### [Excerpt provided]
──────────

Highest-Resolution Income Map of the US

I couldn't find a high-resolution map of household income for the whole United States, so I decided to make one. This map uses the highest-resolution available data form the US Census 5-year ACS, which goes down to the block group level (each block group contains about 1000 people).

A full resolution version is available here. I also have an interactive version, but due to a bug in Mapbox (or maybe some corrupt geometry from TIGER/Line) some of the block groups don't render.

(Click here to enlarge.)

I'm guessing that I couldn't find this map anywhere else because it was surprisingly difficult to make. Lower-resolution Census data is easy to access, but to get the raw, block group level estimates requires going through different channels that are quite cumbersome. It also requires downloading and processing a large amount of data, including many parameters which have nothing to do with income. Here are the instructions which I wrote down in case I needed to get the data again:


I got the data itself from the Census's FTP server. In particular, at this rather hard to find path: https://www2.census.gov/programs-surveys/acs/summary_file/2017/data/5_year_entire_sf/

There is some documentation in this PDF as well: https://www2.census.gov/programs-surveys/acs/summary_file/2017/documentation/tech_docs/2017_SummaryFile_Tech_Doc.pdf

The way that the data is stored is confusing to say the least. Here was the basic workflow:

  1. Every property has a "sequence number" which tells you which file it is stored in. Use an excel doc from here to find the sequence number for your property. In the case of median household income, it is 59.

──────────

### [Set of tasks]
**A.** Answer these questions using the income map text:
(i) About how many people does each block group contain?
(ii) What is the sequence number for median household income?
(iii) From which Census server was the data itself obtained?
**B.** Write the next part of the income map text, continuing after its last sentence.
None of the lines in the data taken from a collection are needed here.

### [Data taken from a collection]

──────────

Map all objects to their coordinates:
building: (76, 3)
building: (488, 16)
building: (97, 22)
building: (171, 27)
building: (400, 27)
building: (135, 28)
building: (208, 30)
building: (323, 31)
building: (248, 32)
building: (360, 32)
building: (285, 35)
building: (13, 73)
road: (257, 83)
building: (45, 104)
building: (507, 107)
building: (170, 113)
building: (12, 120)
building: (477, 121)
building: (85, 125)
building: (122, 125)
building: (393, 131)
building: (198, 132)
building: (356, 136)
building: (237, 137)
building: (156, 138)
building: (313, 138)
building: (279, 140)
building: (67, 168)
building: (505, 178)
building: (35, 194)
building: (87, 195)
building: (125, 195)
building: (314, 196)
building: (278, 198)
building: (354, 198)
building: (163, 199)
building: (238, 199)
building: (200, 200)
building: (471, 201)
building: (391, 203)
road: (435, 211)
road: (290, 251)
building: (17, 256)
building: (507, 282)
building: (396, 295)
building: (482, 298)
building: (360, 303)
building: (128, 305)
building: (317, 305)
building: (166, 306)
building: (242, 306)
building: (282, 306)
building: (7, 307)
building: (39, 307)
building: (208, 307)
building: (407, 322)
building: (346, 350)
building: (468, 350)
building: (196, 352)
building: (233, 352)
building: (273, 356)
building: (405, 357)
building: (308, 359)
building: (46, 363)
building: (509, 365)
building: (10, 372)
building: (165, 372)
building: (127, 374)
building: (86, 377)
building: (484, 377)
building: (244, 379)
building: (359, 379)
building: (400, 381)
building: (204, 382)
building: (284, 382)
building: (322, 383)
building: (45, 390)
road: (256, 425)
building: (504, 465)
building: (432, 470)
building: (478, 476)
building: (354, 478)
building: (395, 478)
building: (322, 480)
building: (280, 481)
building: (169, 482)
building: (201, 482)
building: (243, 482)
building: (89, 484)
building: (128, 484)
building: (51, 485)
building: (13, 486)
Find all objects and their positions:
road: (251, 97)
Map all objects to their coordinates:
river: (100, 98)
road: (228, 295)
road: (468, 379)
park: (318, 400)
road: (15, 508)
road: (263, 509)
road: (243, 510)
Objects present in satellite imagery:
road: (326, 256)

──────────

### [Answers for this exercise]
**A.**
(i) About 1000 people.
(ii) 59.
(iii) The Census's FTP server.

**B.**
  2. Somewhere (I forget where I downloaded them), there is a file called seq59.xlsx which shows what properties correspond with what columns of file 59. In the case of median household income, it is in position 177. So now we have that column 177 of file 59 will be the median household incomes.
  3. In the Tracts_Block_Groups_Only folder, there are folders for each state. In each of those folders, there will be folders of this form: e20175ma0059000.txt and m20175ma0059000.txt (note the first letter). The files that start with "e" are the estimates and "m" are the error margins. There are also "g" files but those will be important later. The 59 in the middle of "e20175ma0059000.txt" means that this is file for sequence number 59 (the one we want). There are other files for other sequence numbers too. We can now extract the 177th column of every row of the 59 file for every state.
  4. It gets more complicated if you want to associate this data with geography. In the folder for each state, there is a file of the form "g20175ma.csv". This file correlates rows with geography. Using a file called "2017_SFGeoFileTemplate.xls" (which I also forget where I got it), you get that the 5th element of each row of the "g" file is the "logical record number", and the 5th from last is the "geo id". Get the mapping from logical record numbers to geo ids.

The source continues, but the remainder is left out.